PS I have both iText in action books
CLARIFICATION 3/5/2014
What I was calling 'bookmarks' are really Chapter class entities that are inserted into sections of the 3 documents as they are being created.
After saving the 3 documents, PdfReader is used to open each and PdfCopy is used to put them into a new, final document.
I get the data from the Chapters, which creates the 'bookmarks' on the left side of the Pdf reader used by the user, e.g.
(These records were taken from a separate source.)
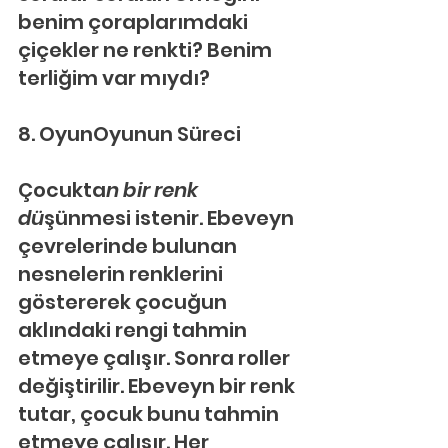
benim çoraplarımdaki 
çiçekler ne renkti? Benim 
terliğim var mıydı?
8. OyunOyunun Süreci
Çocukta
n bir renk 
dü
şünmesi istenir. Ebeveyn 
çevrelerinde bulunan 
nesnelerin renklerini 
göstererek çocuğun 
aklındaki rengi tahmin 
etmeye çalışır. Sonra roller 
değiştirilir. Ebeveyn bir renk 
tutar, çocuk bunu tahmin 
etmeye çalışır. Her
Acrobat Reader.
int thisPdfPages = reader.getNumberOfPages();
reader.consolidateNamedDestinations();
java.util.List<HashMap<String, Object>> bookmarks = SimpleBookmark.getBookmark(reader);
if (bookmarks != null) {
if (pageOffset != 0) {
if (debug3) auditLogger.log("Shifting pages by " + pageOffset );
SimpleBookmark.shiftPageNumbers(bookmarks, pageOffset, null);
}
masterBookmarks.addAll(bookmarks);
}
for (int i = 0; i < thisPdfPages;) {
page = copy.getImportedPage(reader, ++i);
stamp = copy.createPageStamp(page);
// add page numbers
ColumnText.showTextAligned(stamp.getUnderContent(), Element.ALIGN_CENTER, new Phrase(String.format("page %d of %d", start + i, totalPages)), 297.5f, 28, 0);
stamp.alterContents();
copy.addPage(page);
}
PRAcroForm form = reader.getAcroForm();
if (form != null) {
copy.copyAcroForm(reader);
}
When analyzing the data I have 2 documents open, a base document which contains all the details and a summary document which contains notable events over some thresholds.
//NOTE section is part of the 'body' document
//NOTE summaryPhrase is a part of the 'summary' document
String linkName = "summaryPf_" + networkid ;
//create Link target
section.add(new Chunk("CHANGE TO EMPTY STRING WHEN WORKING").setLocalDestination( linkName ));
//create Link
Chunk linkChunk = new Chunk( "[Link] " );
Font linkFont = new Font( regularFont );
linkFont.setColor(BaseColor.BLUE);
linkFont.setStyle( Font.UNDERLINE );
linkChunk.setFont( linkFont );
boolean useLocal = true;
// both local and remote goto's fail
if (useLocal) {
linkChunk.setLocalGoto( linkName);
} else {
// all permutations of setting filename fail,
// but it does bring up a permissions dialog when the link is clicked.
//String remotePdfName = "file://./" + pdfReportName ;
//String remotePdfName = "file://" + pdfReportName ;
//String remotePdfName = "file:" + pdfReportName ;
String remotePdfName = pdfReportName ;
linkChunk.setRemoteGoto( remotePdfName, linkName);
}
// add link to summary document
summaryPhrase.add( linkChunk );
summaryPhrase.add( String.format("There were %d devices with ping failures", summaryCount));
summaryPhrase.add( Chunk.NEWLINE );
}
If I use setLocalGoto, when you click the link in the final document you goto the first page.
If I use setRemoteGoto, a dialog ask permission to go to a document, but the document fails to open, tried several permutations on filename.